面向开源讨论的公开架构设想文档。
This document uses generic terminology and omits sensitive business details. It describes a direction, not a final production commitment.
本文使用通用术语,隐去敏感业务细节。内容是一种架构方向,而非最终生产承诺。
1. Positioning / 定位
This concept targets systems that receive requests from one or more chat-like or event-driven channels, interpret user intent through a single logical frontdoor, and execute work through a small set of stable contracts.
该设想面向这样一类系统:请求来自一个或多个聊天式或事件驱动式入口,由唯一的逻辑前门统一理解需求,再通过少量稳定执行契约来完成执行。
The main design goal is to keep channel-specific behavior out of business logic, while preventing the frontdoor from becoming an unbounded "do everything" layer.
核心目标是把渠道细节隔离在业务逻辑之外,同时避免业务前门膨胀成无边界的"万事通"层。
2. Terminology / 术语表
| Term / 术语 | 中文说明 | English Description |
|---|---|---|
| Transport Ingress | 传输归一层 | Normalizes channel and webhook events into a stable inbound contract. |
| Business Orchestrator | 业务编排前门 | The single logical frontdoor that interprets requests and produces execution plans. |
| Triage Stage | 前置判断阶段 | Internal decision stage that classifies requests before execution begins. |
| Execution Segment | 执行段 | A stable execution contract responsible for a specific class of work. |
| Risk Gate | 风险门 | Pre-execution layer that evaluates safety, approval, and policy compliance. |
| Operations Control | 运维控制面 | The control-plane function for release, rollback, and platform management. |
| DeliveryContext | 单次交付上下文 | Short-lived context scoped to one request-response interaction. |
| CaseContext | 长流程上下文 | Persistent context for workflows spanning multiple turns or waiting points. |
| ExecutionPlan | 执行计划 | Durable plan that encodes segments, composition mode, and final-write ownership. |
3. Core Objectives / 核心目标
- Isolate transport from business logic.
把传输适配从业务决策中隔离出去。 - One frontdoor, one visible reply surface, one final writer per request.
每个请求只有一个业务前门、一个可见回复面、一个 final writer。 - Compress unbounded business scenarios into a small set of stable execution contracts.
用少量稳定执行契约承接不断增长的业务场景。 - Make long-running work recoverable, inspectable, and auditable.
让长流程具备可恢复、可检查、可审计能力。 - Keep business execution separated from operations and control-plane actions.
将业务面执行与运维控制面动作彻底分离。
4. Layered Model / 分层模型
5. Boundary Definitions / 边界定义
5.1 Transport Ingress — 传输归一层
The gateway layer that normalizes channel events into a stable inbound contract.
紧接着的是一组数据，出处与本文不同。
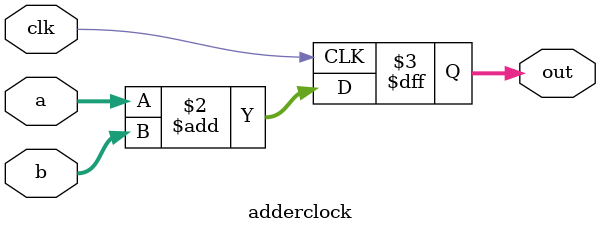
<source format=sv>
module adderclock(a,b,clk,out);
  input [7:0]a;
  input [7:0]b;
  input clk;
  output reg [8:0]out;
  always@(posedge clk)
    out=a+b;
endmodule

</source>
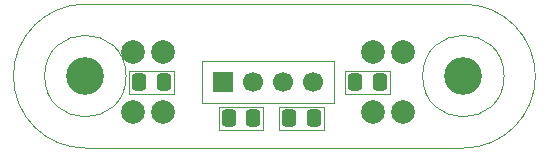
<source format=gbr>
%TF.GenerationSoftware,KiCad,Pcbnew,9.0.2*%
%TF.CreationDate,2025-05-26T20:44:28+03:00*%
%TF.ProjectId,line2,6c696e65-322e-46b6-9963-61645f706362,rev?*%
%TF.SameCoordinates,Original*%
%TF.FileFunction,Paste,Top*%
%TF.FilePolarity,Positive*%
%FSLAX46Y46*%
G04 Gerber Fmt 4.6, Leading zero omitted, Abs format (unit mm)*
G04 Created by KiCad (PCBNEW 9.0.2) date 2025-05-26 20:44:28*
%MOMM*%
%LPD*%
G01*
G04 APERTURE LIST*
G04 Aperture macros list*
%AMRoundRect*
0 Rectangle with rounded corners*
0 $1 Rounding radius*
0 $2 $3 $4 $5 $6 $7 $8 $9 X,Y pos of 4 corners*
0 Add a 4 corners polygon primitive as box body*
4,1,4,$2,$3,$4,$5,$6,$7,$8,$9,$2,$3,0*
0 Add four circle primitives for the rounded corners*
1,1,$1+$1,$2,$3*
1,1,$1+$1,$4,$5*
1,1,$1+$1,$6,$7*
1,1,$1+$1,$8,$9*
0 Add four rect primitives between the rounded corners*
20,1,$1+$1,$2,$3,$4,$5,0*
20,1,$1+$1,$4,$5,$6,$7,0*
20,1,$1+$1,$6,$7,$8,$9,0*
20,1,$1+$1,$8,$9,$2,$3,0*%
G04 Aperture macros list end*
%ADD10RoundRect,0.250000X0.337500X0.475000X-0.337500X0.475000X-0.337500X-0.475000X0.337500X-0.475000X0*%
%ADD11RoundRect,0.250000X-0.337500X-0.475000X0.337500X-0.475000X0.337500X0.475000X-0.337500X0.475000X0*%
%TA.AperFunction,ComponentPad*%
%ADD12C,2.000000*%
%TD*%
%TA.AperFunction,ComponentPad*%
%ADD13R,1.700000X1.700000*%
%TD*%
%TA.AperFunction,ComponentPad*%
%ADD14C,1.700000*%
%TD*%
%ADD15C,2.000000*%
%ADD16R,1.700000X1.700000*%
%ADD17C,1.700000*%
%ADD18C,3.200000*%
%ADD19C,0.050000*%
%TA.AperFunction,Profile*%
%ADD20C,0.050000*%
%TD*%
G04 APERTURE END LIST*
D10*
%TO.C,R4*%
X176805500Y-76708000D03*
X174730500Y-76708000D03*
%TD*%
D11*
%TO.C,R2*%
X169629000Y-76708000D03*
X171704000Y-76708000D03*
%TD*%
D10*
%TO.C,R3*%
X182393500Y-73660000D03*
X180318500Y-73660000D03*
%TD*%
D11*
%TO.C,R1*%
X162030500Y-73660000D03*
X164105500Y-73660000D03*
%TD*%
D12*
%TO.P,U2,1,A*%
%TO.N,+5V*%
X184404000Y-76200000D03*
%TO.P,U2,2,K*%
%TO.N,Net-(U2-K)*%
X181864000Y-76200000D03*
%TO.P,U2,3*%
%TO.N,Net-(J1-Pin_3)*%
X184404000Y-71140000D03*
%TO.P,U2,4*%
%TO.N,GND*%
X181864000Y-71120000D03*
%TD*%
%TO.P,U1,1,A*%
%TO.N,+5V*%
X164084000Y-76200000D03*
%TO.P,U1,2,K*%
%TO.N,Net-(U1-K)*%
X161544000Y-76200000D03*
%TO.P,U1,3*%
%TO.N,Net-(J1-Pin_2)*%
X164084000Y-71140000D03*
%TO.P,U1,4*%
%TO.N,GND*%
X161544000Y-71120000D03*
%TD*%
D13*
%TO.P,J1,1,Pin_1*%
%TO.N,GND*%
X169164000Y-73660000D03*
D14*
%TO.P,J1,2,Pin_2*%
%TO.N,Net-(J1-Pin_2)*%
X171704000Y-73660000D03*
%TO.P,J1,3,Pin_3*%
%TO.N,Net-(J1-Pin_3)*%
X174244000Y-73660000D03*
%TO.P,J1,4,Pin_4*%
%TO.N,+5V*%
X176784000Y-73660000D03*
%TD*%
D15*
%TO.C,U2*%
X184404000Y-76200000D03*
X181864000Y-76200000D03*
X184404000Y-71140000D03*
X181864000Y-71120000D03*
%TD*%
%TO.C,U1*%
X164084000Y-76200000D03*
X161544000Y-76200000D03*
X164084000Y-71140000D03*
X161544000Y-71120000D03*
%TD*%
D16*
%TO.C,J1*%
X169164000Y-73660000D03*
D17*
X171704000Y-73660000D03*
X174244000Y-73660000D03*
X176784000Y-73660000D03*
%TD*%
D18*
%TO.C,REF\u002A\u002A*%
X189484000Y-73152000D03*
%TD*%
%TO.C,REF\u002A\u002A*%
X157480000Y-73152000D03*
%TD*%
D19*
%TO.C,R4*%
X173888000Y-75728000D02*
X177648000Y-75728000D01*
X173888000Y-77688000D02*
X173888000Y-75728000D01*
X177648000Y-75728000D02*
X177648000Y-77688000D01*
X177648000Y-77688000D02*
X173888000Y-77688000D01*
%TO.C,R2*%
X168786500Y-75728000D02*
X172546500Y-75728000D01*
X168786500Y-77688000D02*
X168786500Y-75728000D01*
X172546500Y-75728000D02*
X172546500Y-77688000D01*
X172546500Y-77688000D02*
X168786500Y-77688000D01*
%TO.C,R3*%
X179476000Y-72680000D02*
X183236000Y-72680000D01*
X179476000Y-74640000D02*
X179476000Y-72680000D01*
X183236000Y-72680000D02*
X183236000Y-74640000D01*
X183236000Y-74640000D02*
X179476000Y-74640000D01*
%TO.C,J1*%
X167394000Y-71890000D02*
X167394000Y-75430000D01*
X167394000Y-75430000D02*
X178554000Y-75430000D01*
X178554000Y-71890000D02*
X167394000Y-71890000D01*
X178554000Y-75430000D02*
X178554000Y-71890000D01*
%TO.C,REF\u002A\u002A*%
X192934000Y-73152000D02*
G75*
G02*
X186034000Y-73152000I-3450000J0D01*
G01*
X186034000Y-73152000D02*
G75*
G02*
X192934000Y-73152000I3450000J0D01*
G01*
X160930000Y-73152000D02*
G75*
G02*
X154030000Y-73152000I-3450000J0D01*
G01*
X154030000Y-73152000D02*
G75*
G02*
X160930000Y-73152000I3450000J0D01*
G01*
%TO.C,R1*%
X161188000Y-72680000D02*
X164948000Y-72680000D01*
X161188000Y-74640000D02*
X161188000Y-72680000D01*
X164948000Y-72680000D02*
X164948000Y-74640000D01*
X164948000Y-74640000D02*
X161188000Y-74640000D01*
%TD*%
D20*
X189484000Y-67056000D02*
G75*
G02*
X189484000Y-79248000I0J-6096000D01*
G01*
X157480000Y-79248000D02*
G75*
G02*
X157480000Y-67056000I0J6096000D01*
G01*
X189484000Y-79248000D02*
X157480000Y-79248000D01*
X157480000Y-67056000D02*
X189484000Y-67056000D01*
M02*

</source>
It has no role in business logic.
将渠道事件归一为稳定入站契约的网关层,与业务逻辑完全无关。
Does / 负责
| Webhook and socket intake | Webhook 与 socket 接入 |
| Signature and challenge handling | 签名与 challenge 处理 |
| Fast transport-level ACK | 传输层快速 ACK |
| Event deduplication | 事件去重 |
| Session and reply-anchor normalization | 会话与回复锚点归一 |
| Channel capability detection | 渠道能力识别 |
| Transport feedback: typing, busy, retry, fallback | 传输反馈:typing、busy、重试、降级 |
Does not / 不负责
| Business intent interpretation | 业务意图解释 |
| Execution segment selection | 执行段选择 |
| Control-plane decisions | 控制面决策 |
| User-visible business reasoning | 面向用户的业务理解 |
This layer is inherently stateful. Dedup windows, session mappings, reply anchors, and retry records must live in external state storage — not in process memory alone.
该层本质上是有状态的。去重窗口、会话映射、回复锚点、重试记录必须存入外部状态存储,不能只依赖进程内存。
5.2 Business Orchestrator — 业务编排前门
The single logical frontdoor. Exactly one orchestrator, one visible reply surface, one final writer per request.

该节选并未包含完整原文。